The ATM industry was already mired in the painful transition away from hardware to digital technology, and now it must try to persuade consumers and merchants that cash isn’t unsafe to handle.
Scarred by broad messaging in recent months from retailers and others suggesting that handling cash can spread coronavirus, the ATM Industry Association this week launched an ATM and cash “revival” plan to improve ATM hygiene and promote contactless cash withdrawals.
The organization is developing global standards for ATM hygiene and safety, providing hand sanitizer at ATMS, adding keypad overlays to machines, finding ways to cleanse money within the ATM and promoting contactless technology to withdraw cash without touching equipment, according to a press release.

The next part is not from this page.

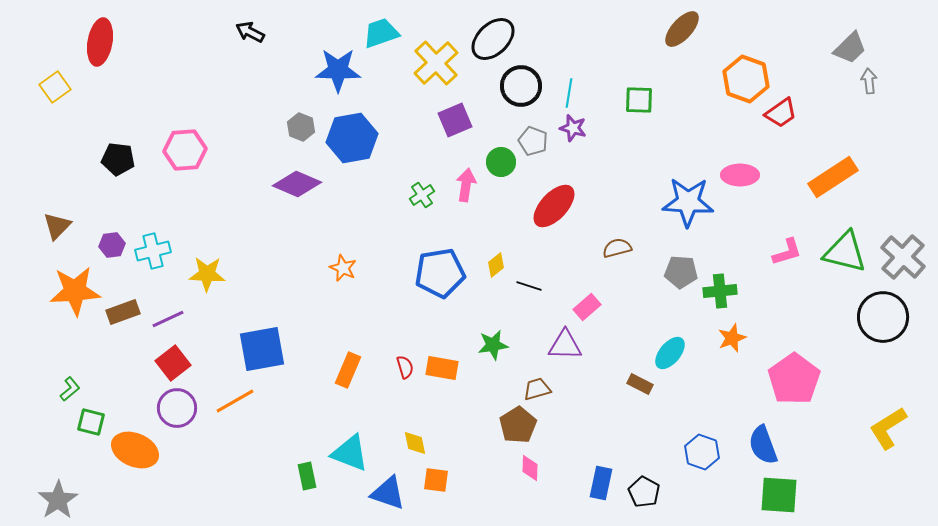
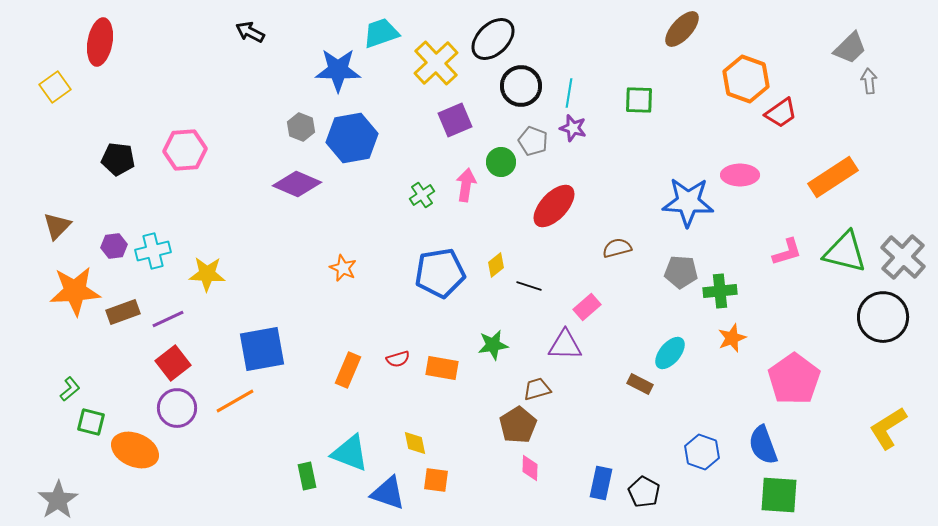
purple hexagon at (112, 245): moved 2 px right, 1 px down
red semicircle at (405, 367): moved 7 px left, 8 px up; rotated 90 degrees clockwise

“The ATM revival plan will include global protocol for ATM hygiene for what we believe will be a hygiene-conscious society after COVID-19,” said Mike Lee, ATMIA’s CEO, in the release.
In a timely technology breakthrough, Caixabank this week announced plans to roll out ATMs across Spain that use facial recognition technology to dispense cash, according to a report from ComputerWeekly.com.
A top concern for the ATMIA is exploring how the CDC’s revised guidance on the threat of coronavirus spread through handling cash.
“We are suggesting that the CDC or some other entity should run tests on the transmission of COVID virus from cash to humans,” said David Tente, the ATMIA’s executive director, in an email.
The ATMIA also is stepping up its campaign against retailer initiatives banning cash acceptance in the U.S., Europe, Canada and Australia, the press release said.
In the last couple of years the ATM industry has successfully lobbied against merchants refusing to accept cash, with several states and cities passing laws preventing stores from refusing to accept cash in New Jersey, New York, Philadelphia, Chicago and San Francisco. Those moves caused Amazon to retool its payment acceptance policies at its cashierless Amazon Go stores nationwide.
The ATMIA also backed legislation proposed last year to block all U.S. merchants from banning cash, on the basis of protecting retail access for unbanked consumers and others who opt to operate primarily in cash.
But coronavirus has set that movement back considerably, with many merchants spontaneously encouraging consumers to pay with credit or debit cards to minimize contact with cash.
Nordstrom and Lululemon are among the national retailers that recently announced when they reopened they would not accept cash. Lululemon said on its website that the sportswear chain would not accept cash for the first 30 days after opening stores gradually beginning in May, and would “reassess” its cash-acceptance policies afterwards.
One of the ATMIA’s objectives is to encourage ATM cash withdrawals powered entirely through consumers’ mobile devices with no requirement to touch the machine.
In the interim before this option becomes more widely available, the ATMIA encourages the use of banking apps that streamline the process, minimizing contact. “Some online banking apps might entail just a single touch of the ATM to complete, and perhaps none if NFC is enabled,” Tente said.